▶ SELECTED PASSAGE
--

Supercharging the U.S. Power Supply


Toyota provided Yellowstone National Park’s Lamar Buffalo Ranch with used Camry Hybrid batteries to support its off-grid power system. Source: Toyota Motor Sales, USA, Inc.

Environmentalists often herald electric vehicles as the cars of the future. They’re less costly to own in the long run, and they reduce dependence on fossil fuels. But these eco-friendly vehicles present a new challenge for manufacturers: What do you do with the batteries when they’re no longer roadworthy?

“California and Japan have long-standing economic ties, and as two of the world’s top economies, continue to benefit from our ongoing cultural and business exchanges.”

Vice president of international affairs, California Chamber of Commerce

Enter Nissan’s partnership with Green Charge Networks, a California company, to give Nissan Leaf batteries a second life. Japanese corporations have become leaders in green energy storage technologies and are partnering with U.S. companies to create sustainable power solutions across the country. Nissan and companies such as Toyota, Hitachi, Sharp, and others have brought their emphasis on smart, green innovation to the American communities in which they operate.

--

▶ DATA FOR REVIEW

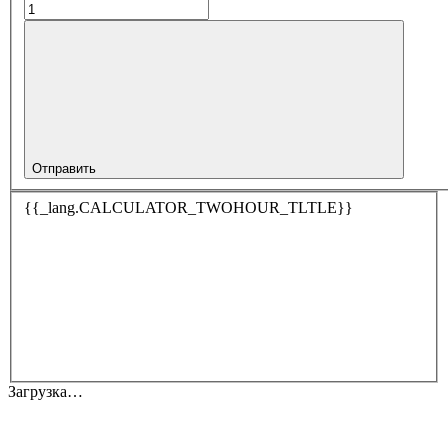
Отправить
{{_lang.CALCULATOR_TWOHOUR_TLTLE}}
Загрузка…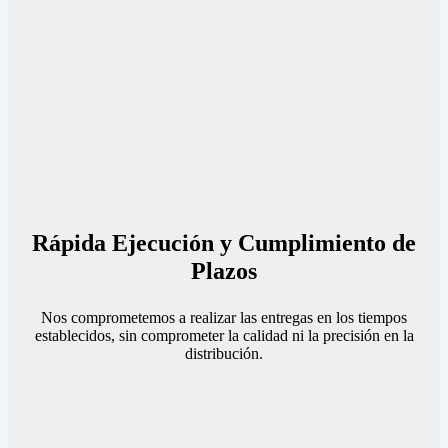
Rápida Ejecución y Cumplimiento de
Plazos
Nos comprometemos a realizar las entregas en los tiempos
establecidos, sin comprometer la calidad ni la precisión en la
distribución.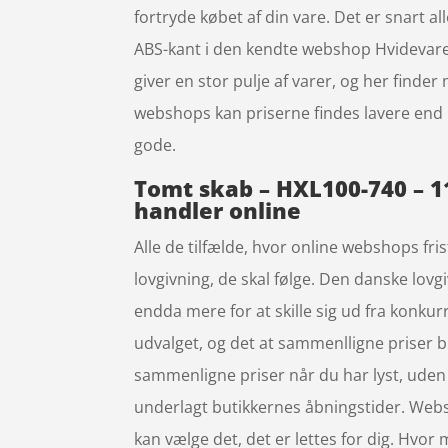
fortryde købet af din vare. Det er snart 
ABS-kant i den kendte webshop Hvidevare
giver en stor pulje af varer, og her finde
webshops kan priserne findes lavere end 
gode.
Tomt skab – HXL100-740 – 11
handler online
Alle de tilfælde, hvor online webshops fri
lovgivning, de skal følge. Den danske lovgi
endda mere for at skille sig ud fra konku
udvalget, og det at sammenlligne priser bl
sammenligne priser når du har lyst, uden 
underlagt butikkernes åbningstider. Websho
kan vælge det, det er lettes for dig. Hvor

--

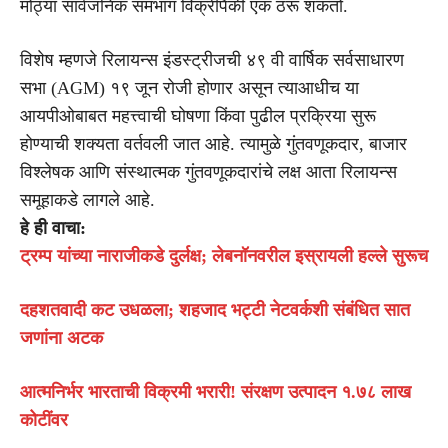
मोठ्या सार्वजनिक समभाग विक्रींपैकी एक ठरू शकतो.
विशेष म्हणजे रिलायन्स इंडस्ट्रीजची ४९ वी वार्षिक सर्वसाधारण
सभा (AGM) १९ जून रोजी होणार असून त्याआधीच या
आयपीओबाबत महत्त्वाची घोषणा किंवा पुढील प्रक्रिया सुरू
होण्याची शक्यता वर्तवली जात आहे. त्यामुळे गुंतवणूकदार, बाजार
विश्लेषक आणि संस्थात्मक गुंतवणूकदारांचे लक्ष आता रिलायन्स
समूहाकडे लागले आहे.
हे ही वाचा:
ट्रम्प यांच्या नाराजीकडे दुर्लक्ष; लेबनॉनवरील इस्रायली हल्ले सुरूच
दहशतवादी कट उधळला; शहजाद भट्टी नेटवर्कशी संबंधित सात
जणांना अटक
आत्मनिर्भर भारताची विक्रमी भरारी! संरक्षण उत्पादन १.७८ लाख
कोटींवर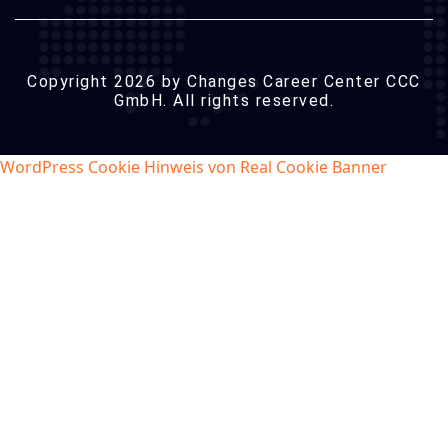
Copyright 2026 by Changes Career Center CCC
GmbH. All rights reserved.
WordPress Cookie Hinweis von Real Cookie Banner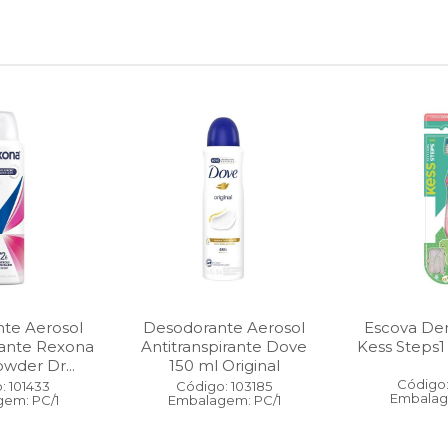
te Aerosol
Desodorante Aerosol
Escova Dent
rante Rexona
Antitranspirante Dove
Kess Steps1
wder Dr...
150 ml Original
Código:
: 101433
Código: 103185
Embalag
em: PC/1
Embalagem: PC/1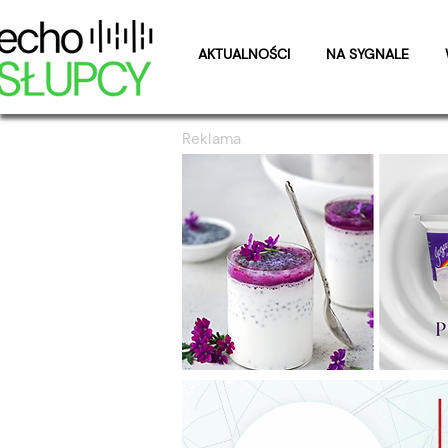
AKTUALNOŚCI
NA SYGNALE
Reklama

--

▶ TO DO
**A)** In the passage on the U.S. power supply, where did Toyota send used Camry Hybrid batteries?
**B)** List every Japanese company the passage on the U.S. power supply names.

▶ ANSWERS TO EACH TASK
**A)** To Yellowstone National Park's Lamar Buffalo Ranch, to support its off-grid power system.

**B)** Nissan, Toyota, Hitachi, Sharp